Lost Dog Found Safe After Surviving Brutal Winter in Idaho Mountains

Pam Wright
Published: July 12, 2017

An Idaho family is overjoyed because their lost dog was found after surviving a brutal winter in the Idaho mountains.

"It's wonderful to have her home," Darwin Cameron told Good Morning America on Tuesday.

Cameron said their 14-year-old Chesapeake Bay retriever, Mo, wandered off in September. Darwin and his wife, Cindy Cameron, searched for months for their lost pooch but to no avail. 

"The day she went missing, the other guys took off and went hunting and I had to run to town. ... Mo was asleep on the couch and I came home and the grandson of one of our hunting partners had opened the door to play ball with Mo and when Mo realized I wasn't there she took off to find me," Darwin Cameron said.

As the months wore on, the couple came to believe there was little hope that Mo would ever return.   
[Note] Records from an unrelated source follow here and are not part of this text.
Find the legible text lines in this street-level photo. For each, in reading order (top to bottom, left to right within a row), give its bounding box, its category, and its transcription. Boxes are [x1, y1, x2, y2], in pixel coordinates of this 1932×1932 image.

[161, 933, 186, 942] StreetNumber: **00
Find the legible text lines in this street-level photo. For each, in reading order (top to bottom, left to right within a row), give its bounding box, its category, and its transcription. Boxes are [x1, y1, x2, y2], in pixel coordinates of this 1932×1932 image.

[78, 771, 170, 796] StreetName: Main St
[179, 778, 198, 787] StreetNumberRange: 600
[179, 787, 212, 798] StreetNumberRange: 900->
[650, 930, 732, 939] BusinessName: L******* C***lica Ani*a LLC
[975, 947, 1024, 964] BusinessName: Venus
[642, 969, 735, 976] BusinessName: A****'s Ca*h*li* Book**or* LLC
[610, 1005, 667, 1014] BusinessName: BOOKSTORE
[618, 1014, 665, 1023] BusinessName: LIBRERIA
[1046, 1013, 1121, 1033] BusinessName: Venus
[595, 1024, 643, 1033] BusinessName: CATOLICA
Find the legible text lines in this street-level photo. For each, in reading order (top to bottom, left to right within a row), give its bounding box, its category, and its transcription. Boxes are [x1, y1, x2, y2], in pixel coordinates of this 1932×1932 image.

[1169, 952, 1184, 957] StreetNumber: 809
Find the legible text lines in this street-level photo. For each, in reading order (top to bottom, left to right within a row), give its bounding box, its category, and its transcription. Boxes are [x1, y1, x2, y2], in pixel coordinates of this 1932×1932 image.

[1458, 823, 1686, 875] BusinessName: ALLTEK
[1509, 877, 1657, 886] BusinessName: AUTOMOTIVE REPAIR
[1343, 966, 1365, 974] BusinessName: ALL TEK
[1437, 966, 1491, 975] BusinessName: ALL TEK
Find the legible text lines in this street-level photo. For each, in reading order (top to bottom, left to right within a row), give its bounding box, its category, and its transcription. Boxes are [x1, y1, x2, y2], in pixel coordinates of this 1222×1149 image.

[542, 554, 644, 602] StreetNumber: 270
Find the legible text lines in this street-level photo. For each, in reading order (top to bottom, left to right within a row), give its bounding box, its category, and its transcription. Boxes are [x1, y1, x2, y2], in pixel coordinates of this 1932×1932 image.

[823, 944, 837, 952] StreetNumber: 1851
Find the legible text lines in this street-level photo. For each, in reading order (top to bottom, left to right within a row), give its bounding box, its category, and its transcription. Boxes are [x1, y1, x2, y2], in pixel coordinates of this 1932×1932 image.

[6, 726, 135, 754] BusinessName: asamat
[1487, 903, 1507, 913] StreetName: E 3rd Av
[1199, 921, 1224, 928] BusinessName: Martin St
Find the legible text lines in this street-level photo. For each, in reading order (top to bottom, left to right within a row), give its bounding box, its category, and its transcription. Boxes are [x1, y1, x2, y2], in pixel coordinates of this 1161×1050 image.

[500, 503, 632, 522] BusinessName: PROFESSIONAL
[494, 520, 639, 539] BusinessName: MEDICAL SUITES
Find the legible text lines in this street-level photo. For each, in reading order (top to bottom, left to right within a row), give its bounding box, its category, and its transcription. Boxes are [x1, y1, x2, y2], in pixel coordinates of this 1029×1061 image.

"If you know anything about Idaho winters, this one was not a normal one. Record snowfalls, highest snowfalls and coldest temperatures in over 100 years," Darwin Cameron added. "So to think that she was smart enough and tenacious enough to figure out how to do that, that's pretty good for a little town dog, we're just amazed," he added.

Cheri Glankler, a farmer in Garden Valley, told the Iowa Stateman that she cared for Mo after she was found in June on a ranch near Horseshoe Bend. The dog had collapsed, had lost half her body weight and was covered in ticks and fleas.

In an attempt to find Mo's owners, Glankler posted photos of the dog on Facebook. Through her social media campaign, Mo was reunited with the Camerons, some nine months later.  

Although Mo went through quite the ordeal and was left deaf by the experience, Cindy Cameron said she is healing well.

"She's doing OK. She has arthritis but we're giving her some medication, she's walking a little better, she's gained some weight and it's wonderful to have her home," she said.

The couple says they are grateful for all the help and support they received from people throughout the ordeal.

"The sheriff's office, the hunters who set aside their tags and their hunting trips to help look for a lost dog," Darwin told the Statesman. "Boy, we're blessed to have her back."